As Australia’s first female prime minister and the first female leader of the Australian Labor Party, Gillard will be freer to define her own terms. However, she has spent three years as deputy to Rudd, and has been party to many of the unpopular decisions that the Rudd government made.

Many have said that she is warm and engaging, and she acknowledges that she has “never been a particularly stressed personality,” but she is also not afraid of a fight. She told Opposition Leader Tony Abbott that it was “game on” and she was serious, taking the points off both Opposition Deputy Julie Bishop and the wily Mr. Abbot in their attacks on her in her first parliamentary session as prime minister.

Understandably, her greatest supporters are her family, but if their aspirations are filled, then Australians can all hope to be better off under her leadership.

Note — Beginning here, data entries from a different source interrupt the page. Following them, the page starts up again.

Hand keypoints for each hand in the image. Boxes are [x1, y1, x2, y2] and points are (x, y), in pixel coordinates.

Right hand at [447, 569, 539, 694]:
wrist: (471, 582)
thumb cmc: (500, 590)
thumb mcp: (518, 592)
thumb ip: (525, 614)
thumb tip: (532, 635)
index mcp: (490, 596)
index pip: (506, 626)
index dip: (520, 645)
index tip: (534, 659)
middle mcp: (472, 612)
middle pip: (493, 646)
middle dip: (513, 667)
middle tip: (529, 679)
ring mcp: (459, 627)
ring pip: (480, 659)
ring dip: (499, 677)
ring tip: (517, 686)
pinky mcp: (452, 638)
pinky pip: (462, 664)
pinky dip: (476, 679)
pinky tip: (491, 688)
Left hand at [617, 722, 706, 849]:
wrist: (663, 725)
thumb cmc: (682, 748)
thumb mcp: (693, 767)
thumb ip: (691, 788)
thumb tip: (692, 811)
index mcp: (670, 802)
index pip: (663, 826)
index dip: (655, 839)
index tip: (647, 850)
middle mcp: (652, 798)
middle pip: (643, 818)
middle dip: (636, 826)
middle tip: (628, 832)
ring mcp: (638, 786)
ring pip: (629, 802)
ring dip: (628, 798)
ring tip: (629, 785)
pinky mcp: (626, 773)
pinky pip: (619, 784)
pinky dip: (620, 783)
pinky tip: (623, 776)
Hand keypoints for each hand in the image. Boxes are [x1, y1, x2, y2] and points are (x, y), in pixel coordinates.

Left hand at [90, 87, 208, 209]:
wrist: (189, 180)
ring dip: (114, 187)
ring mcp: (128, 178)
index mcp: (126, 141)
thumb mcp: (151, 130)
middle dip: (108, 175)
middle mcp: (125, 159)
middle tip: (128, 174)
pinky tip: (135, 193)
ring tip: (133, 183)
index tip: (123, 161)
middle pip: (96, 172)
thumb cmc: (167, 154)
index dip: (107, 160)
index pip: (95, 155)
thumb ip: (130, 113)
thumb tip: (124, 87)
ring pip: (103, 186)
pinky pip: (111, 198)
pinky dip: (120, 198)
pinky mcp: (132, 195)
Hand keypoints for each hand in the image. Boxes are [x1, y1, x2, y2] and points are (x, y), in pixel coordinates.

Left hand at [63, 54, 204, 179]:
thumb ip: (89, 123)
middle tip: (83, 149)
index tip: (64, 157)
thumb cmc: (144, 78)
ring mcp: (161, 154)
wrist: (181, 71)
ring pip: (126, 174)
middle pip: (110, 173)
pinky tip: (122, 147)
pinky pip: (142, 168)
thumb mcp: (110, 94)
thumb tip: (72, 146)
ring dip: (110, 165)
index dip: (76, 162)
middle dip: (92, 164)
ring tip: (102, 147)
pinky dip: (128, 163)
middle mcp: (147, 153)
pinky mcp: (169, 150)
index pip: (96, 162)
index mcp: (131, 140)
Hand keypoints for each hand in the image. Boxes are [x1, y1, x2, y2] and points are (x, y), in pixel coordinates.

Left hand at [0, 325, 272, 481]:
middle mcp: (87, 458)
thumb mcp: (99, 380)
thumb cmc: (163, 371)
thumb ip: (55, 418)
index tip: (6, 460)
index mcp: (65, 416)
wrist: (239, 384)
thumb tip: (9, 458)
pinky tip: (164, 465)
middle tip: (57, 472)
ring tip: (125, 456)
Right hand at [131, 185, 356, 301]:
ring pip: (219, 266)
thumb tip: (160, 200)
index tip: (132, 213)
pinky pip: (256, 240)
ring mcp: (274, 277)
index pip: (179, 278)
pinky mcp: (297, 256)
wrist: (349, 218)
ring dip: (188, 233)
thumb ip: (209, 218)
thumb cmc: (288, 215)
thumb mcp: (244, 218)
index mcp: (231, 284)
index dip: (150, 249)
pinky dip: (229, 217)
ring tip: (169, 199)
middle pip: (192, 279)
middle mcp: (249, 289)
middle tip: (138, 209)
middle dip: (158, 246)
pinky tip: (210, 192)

“Julia’s unique, hard-working, driven by noble ideals, wants to do good things for the country and [I am] hoping that we’ll go to a very close, hard-fought election as a united Labor Party, led by the first ever female prime minister,” her father John Gillard told the ABC.

He added, “I hope it will be a clean election. I hope that it will be fought on issues that confront the country, that it will not be a race to the bottom of the barrel.”

The earliest possible date for the next Federal election is August 7 and the latest is April 16, 2011.